I’m behind the wheel of my car bloggin’ this entry. I mean, I’m still parked in McDonalds’ parkin’ lot coz I found out a long time ago that, just coz the store is closed doesn’t mean the wifi’s off, and the wifi’s on so I’m gonna use this opportunity to make a small change of behavior and write cos, right now, writing is the “next right thing.” And the next word I write is the next right word and the next sentence I complete is the next right sentence and so on and so on and so on. As long as I’m writin’ or playin’ the piano or takin’ Joey to school or lookin’ for work or designin’ t-shirts or decorating tip jars or sharing experience, strength and hope w/ folks who are sufferin’, searchin’ for a way out of hopelessness, as long as I’m doin’ all or just some of that stuff that gives life meaning, then I’ll be okay. I’ll be alright.
But, lately, that’s the problem. I don’t want to be alright. Every once in a while I get this notion that I have to punish myself for my sins. And my sins…what exactly are they? Well, I guess it boils down to one sin, really. It’s the sin of fallin’ short.

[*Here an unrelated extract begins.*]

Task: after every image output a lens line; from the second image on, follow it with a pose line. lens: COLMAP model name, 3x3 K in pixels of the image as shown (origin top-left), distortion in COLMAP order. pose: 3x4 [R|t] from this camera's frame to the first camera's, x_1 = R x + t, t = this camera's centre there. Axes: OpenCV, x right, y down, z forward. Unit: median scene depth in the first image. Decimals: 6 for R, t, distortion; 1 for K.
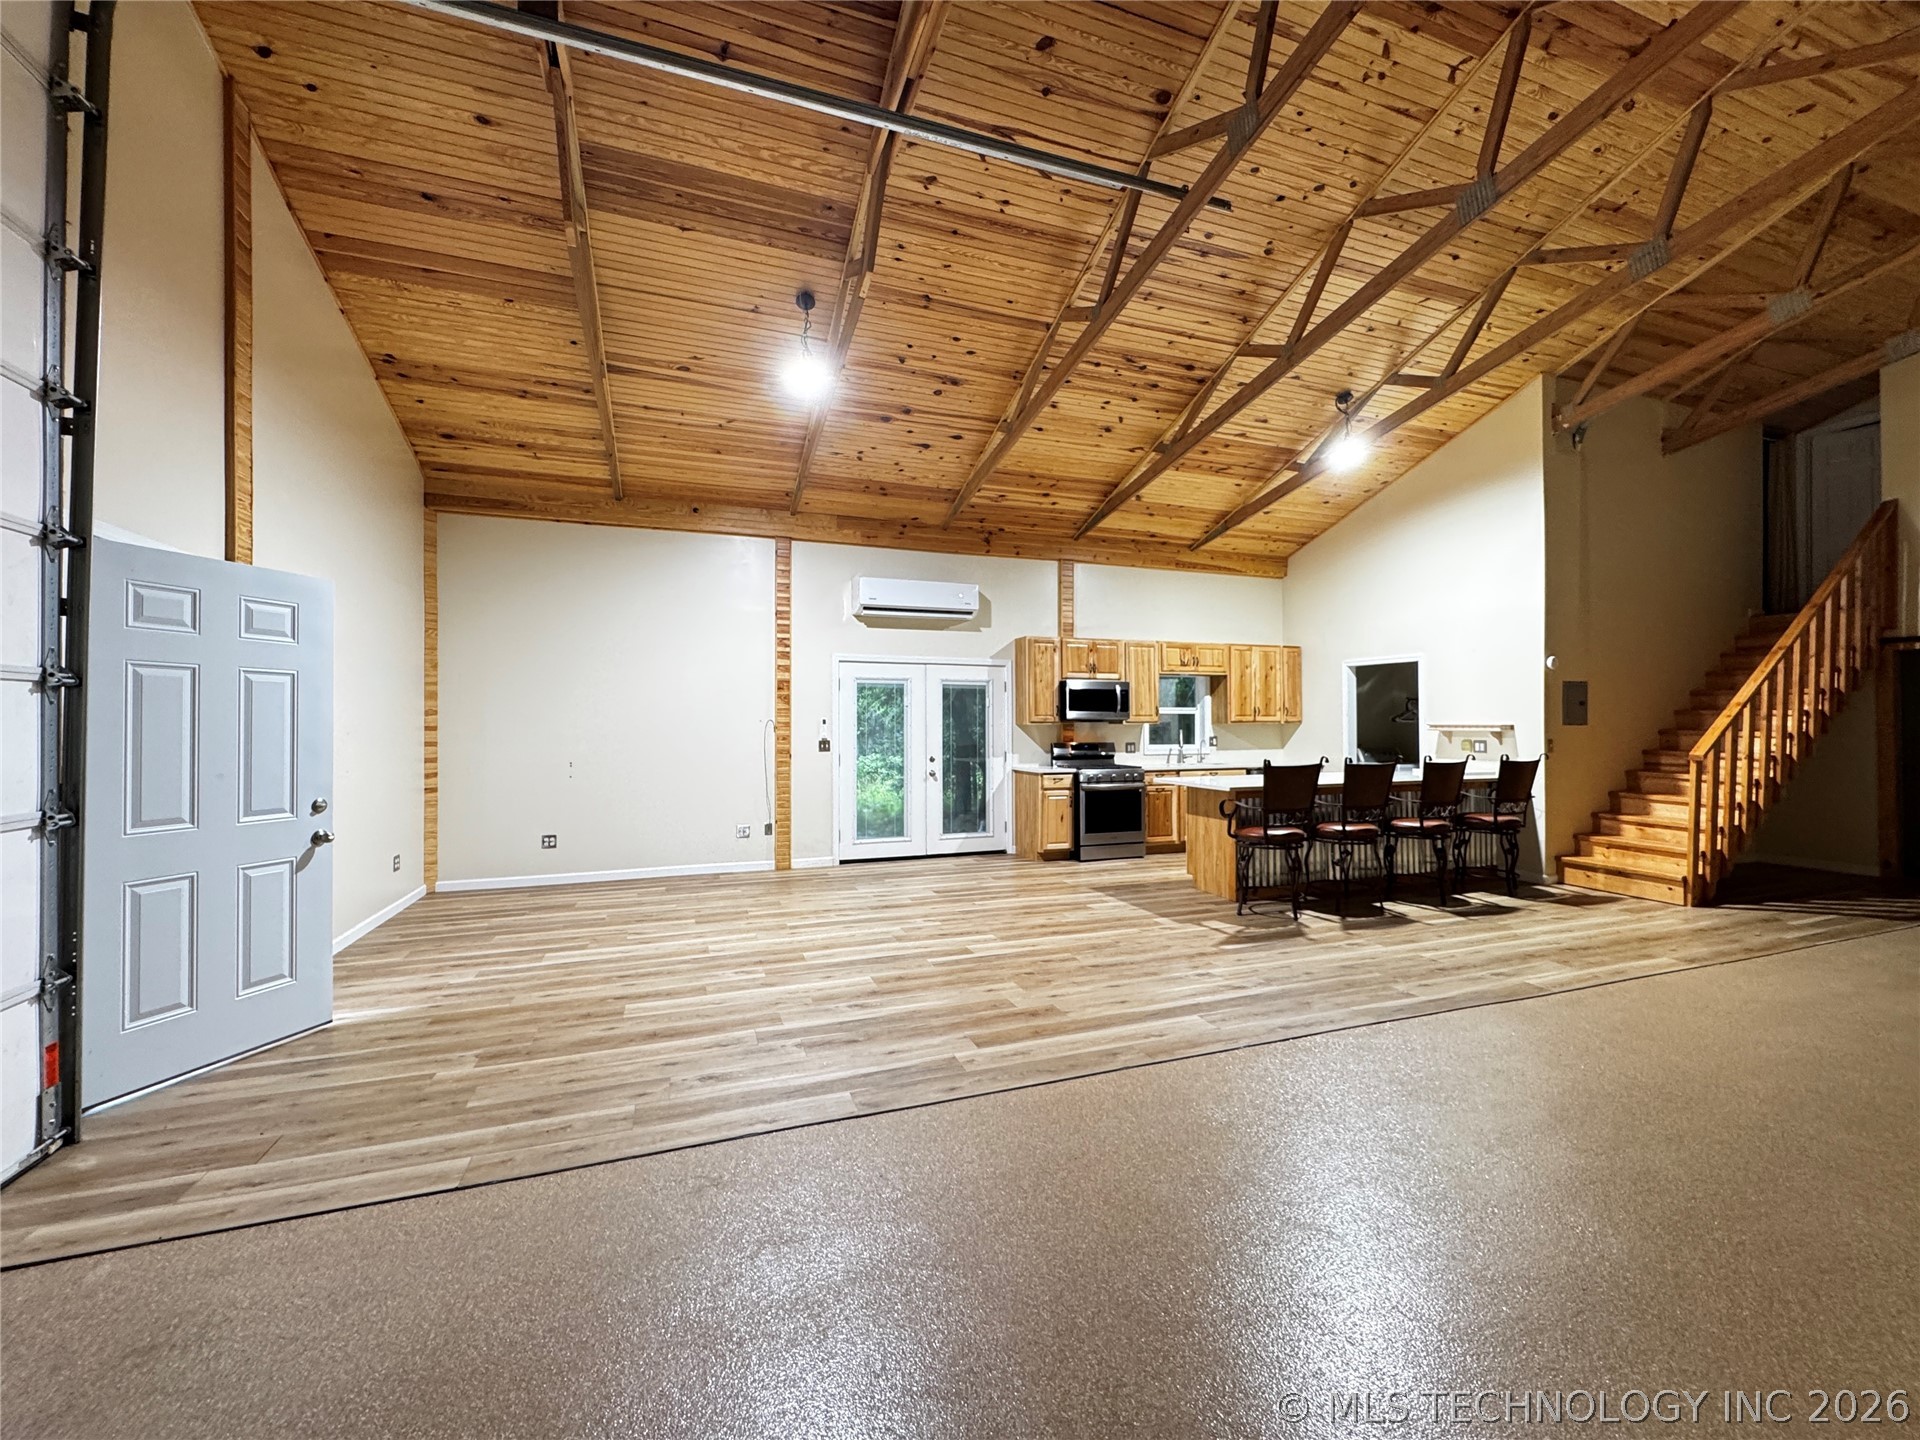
lens RADIAL K [[763.5, 0, 955.0], [0, 763.5, 717.4], [0, 0, 1]] dist [-0.002226, -0.000081]
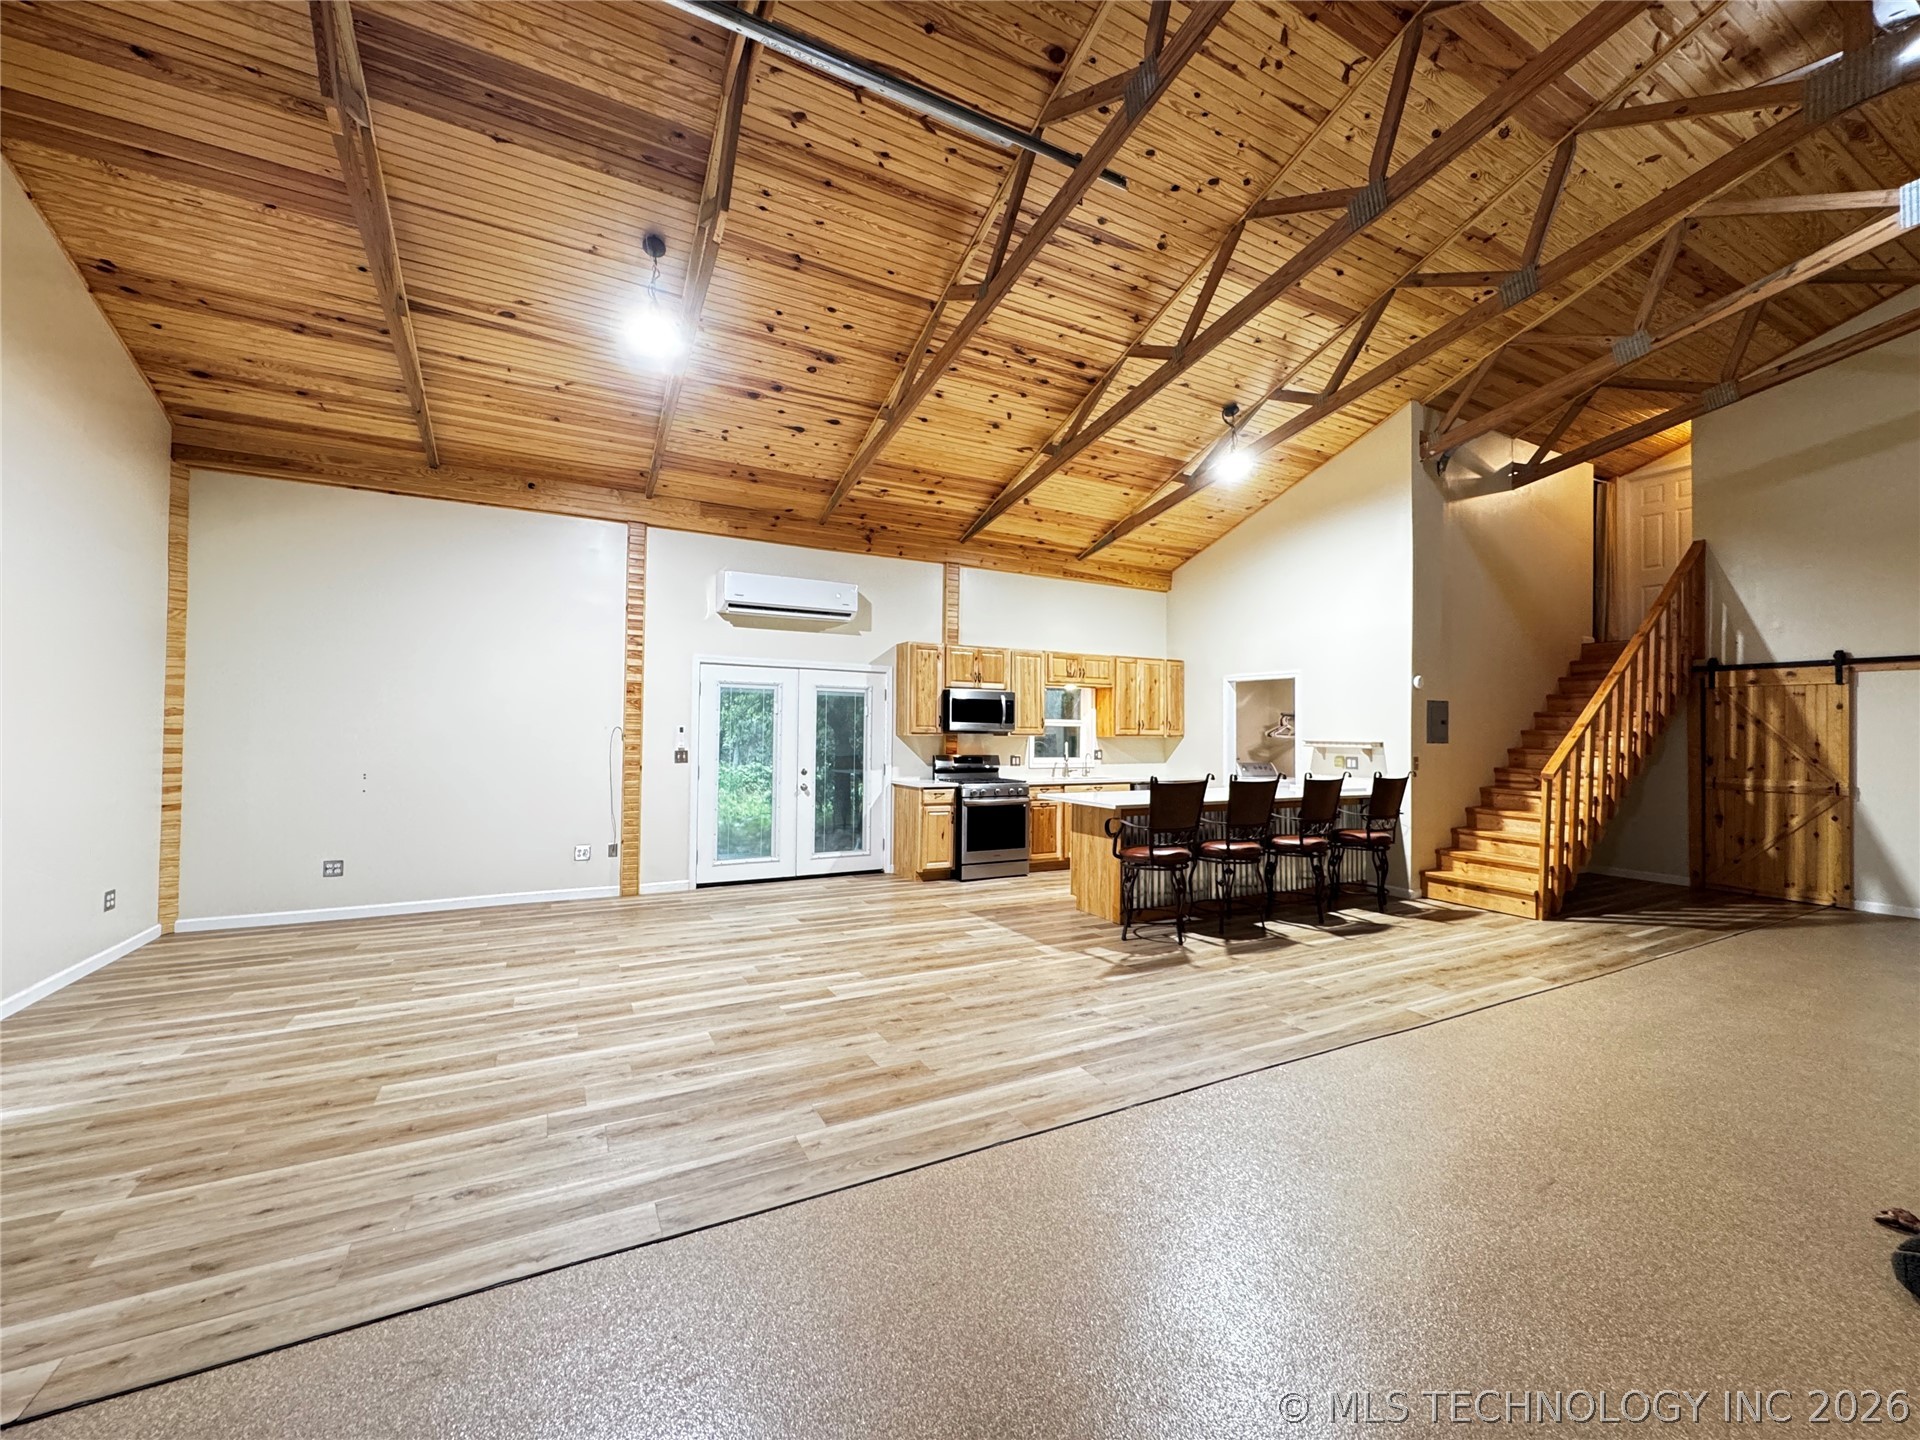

Not livin’ up to expectations. Not being all things to all people. It’s the sin of failin’ the people I love. I have to punish myself for not bein’ perfect.
I don’t know why I have this notion. I know where it came from. It came from my childhood and my mother’s mouth. She expected too much from me and she raised hell if I fell short. But, that was when I was a kid and my mom was ate up w/ all kinds of shit which she was facin’ up to the last 20 years of her life and she told me she was wrong to place such rigorous demands on me and she did her best to make things right and, before she died, I knew she accepted and loved me w/out hesitation or condition. And I forgave her.
But it looks like I held on to the old idea of me…the one my mom discarded long ago….and it looks like I bring it out and up every time I have to make a choice as to what direction I’m goin’ to point my life.
Now, thanks to gettin’ off booze and all other drugs, I’ve lived long enough to have more life behind me than in front of me but, and I also have to thank God and AA’s 12 Steps for this, I still have health, energy and brains enough to want to do more w/ the life I have left. At least, I want to do more when I’m in a productive state of mind.
But, at this moment, I’m tending toward self-destructive thinking. Thinking that tells me, “You don’t deserve any more than you’ve already. In fact, you don’t deserve what you’ve got right now.” And I know the thinking is flawed but, I’ve read this some where, “self-knowledge alone is not enough.”
And self knowledge of my self-destructive thinking won’t stop it from becoming self-destructive behavior. Like everything else good that has been accomplished in my life, thought has to be accompanied by faith which has to be put into action. It’s the who;e faith w/out works thing.